Learn · Beginner
Transformers: the engine inside almost every modern AI
Almost every AI system you have heard of, ChatGPT, Claude, Gemini, the model writing this sentence, runs on the same underlying design: the transformer. It was introduced in a 2017 paper with the now-famous title "Attention Is All You Need", and it is no exaggeration to say it reorganized the entire field. Understanding it is the closest thing to understanding the machine behind modern AI.
To see why it mattered, look at what came before. Older language models read text the way you might read with a finger under each word: strictly left to right, one word at a time, carrying a running summary in memory. This is how recurrent networks (RNNs) worked, and it had two problems. First, it was slow, because step N could not start until step N-1 finished, so you could not spread the work across a chip that thrives on doing thousands of things at once. Second, it was forgetful: by the time the model reached the end of a long paragraph, the beginning had faded into a blurry summary.
The transformer threw out the finger-under-the-word approach. Its core idea, attention, lets every word look directly at every other word in the input, all at once, and decide which ones matter for understanding it.
Here is the intuition. Take the sentence "The trophy didn't fit in the suitcase because it was too big." What does "it" refer to, the trophy or the suitcase? To resolve that, the word "it" needs to pay attention to "trophy" and "big." Attention is the mechanism that lets it do exactly that: for each word, the model scores how relevant every other word is, then builds that word's meaning as a weighted blend of the words it found most relevant.

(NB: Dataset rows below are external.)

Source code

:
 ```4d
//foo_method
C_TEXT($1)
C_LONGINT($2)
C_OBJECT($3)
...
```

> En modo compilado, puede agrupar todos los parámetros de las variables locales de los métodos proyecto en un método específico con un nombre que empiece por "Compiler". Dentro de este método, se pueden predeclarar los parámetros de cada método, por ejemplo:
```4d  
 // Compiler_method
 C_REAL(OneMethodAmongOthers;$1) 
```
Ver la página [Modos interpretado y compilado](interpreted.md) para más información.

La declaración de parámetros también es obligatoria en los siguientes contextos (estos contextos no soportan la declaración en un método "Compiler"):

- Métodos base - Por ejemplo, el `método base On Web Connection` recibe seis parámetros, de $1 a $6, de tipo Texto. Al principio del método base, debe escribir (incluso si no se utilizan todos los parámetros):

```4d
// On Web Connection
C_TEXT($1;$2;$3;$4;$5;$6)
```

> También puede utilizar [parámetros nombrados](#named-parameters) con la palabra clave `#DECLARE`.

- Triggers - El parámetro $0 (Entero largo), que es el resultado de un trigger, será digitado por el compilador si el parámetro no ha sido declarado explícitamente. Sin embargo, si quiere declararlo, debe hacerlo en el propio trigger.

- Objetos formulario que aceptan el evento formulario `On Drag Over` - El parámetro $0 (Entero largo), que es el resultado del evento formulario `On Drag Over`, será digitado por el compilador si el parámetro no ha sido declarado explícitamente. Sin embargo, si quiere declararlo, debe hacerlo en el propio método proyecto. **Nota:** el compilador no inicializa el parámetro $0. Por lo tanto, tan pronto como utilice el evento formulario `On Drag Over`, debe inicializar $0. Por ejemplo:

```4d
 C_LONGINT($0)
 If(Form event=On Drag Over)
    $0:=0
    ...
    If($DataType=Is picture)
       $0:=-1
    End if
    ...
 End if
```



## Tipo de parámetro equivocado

Words that matter to each other get strong connections; irrelevant ones get ignored. (The technical machinery is called query-key-value, but the picture to hold is simpler: every word asks every other word "how relevant are you to me?" and mixes in the answers.)
Two refinements make it powerful. The model runs many attention operations in parallel, called multi-head attention, so different heads can specialize, one tracking grammar, another tracking who-did-what-to-whom. And because attention by itself sees a bag of words rather than an ordered sequence, the transformer adds positional information so the model still knows that "dog bites man" differs from "man bites dog."

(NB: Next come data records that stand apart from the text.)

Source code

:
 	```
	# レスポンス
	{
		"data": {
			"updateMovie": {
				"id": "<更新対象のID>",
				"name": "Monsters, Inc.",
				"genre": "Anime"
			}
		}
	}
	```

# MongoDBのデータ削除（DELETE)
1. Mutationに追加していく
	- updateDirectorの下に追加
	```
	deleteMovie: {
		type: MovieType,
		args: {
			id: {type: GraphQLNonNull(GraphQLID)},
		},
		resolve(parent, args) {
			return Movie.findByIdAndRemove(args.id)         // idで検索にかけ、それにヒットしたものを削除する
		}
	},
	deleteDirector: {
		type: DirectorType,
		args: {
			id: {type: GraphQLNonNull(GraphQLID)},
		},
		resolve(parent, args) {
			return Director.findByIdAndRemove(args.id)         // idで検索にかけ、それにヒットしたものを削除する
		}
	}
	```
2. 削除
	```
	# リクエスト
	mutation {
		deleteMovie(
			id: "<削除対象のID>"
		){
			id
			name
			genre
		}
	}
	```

The payoff was enormous, and a lot of it came down to hardware. Because attention compares all words simultaneously instead of marching through them one by one, the whole computation can be done in parallel, which is exactly what GPUs are built for. That unlocked training on far more data and far bigger models than RNNs ever allowed, and it is a big part of why progress accelerated so sharply (the relationship between size and capability is its own topic, covered in our lesson on scaling laws).
This design is also why several other concepts on this site exist. The reason a model can only consider so much text at once, its context window, comes straight from attention's cost: comparing every word to every other word means the work grows with the square of the input length, so doubling the text roughly quadruples the cost. The trick of activating only part of a giant model for each word, mixture of experts, is a modification bolted onto the transformer to make it cheaper to run. And the heavy one-time cost of building one of these versus the cheap-per-use cost of running it is the distinction we draw in training vs inference.
A few notes on names, because they trip people up. A "transformer" is the architecture. "GPT" stands for Generative Pretrained Transformer, and the T is this. BERT, the model that powered Google Search for years, is also a transformer, just pointed at a different job: it reads in both directions to understand text rather than generating it left to right. Same skeleton, different uses.
Attention itself was not brand new in 2017. An earlier line of machine-translation work had introduced attention in 2014 as an add-on to RNNs. The 2017 paper's radical move was right there in the title: throw away the recurrence entirely and keep only attention. That bet defined the decade of AI that followed.
If you remember one thing: the transformer's superpower is that it lets a model weigh every piece of its input against every other piece, in parallel. That single idea is what put the "large" in large language models.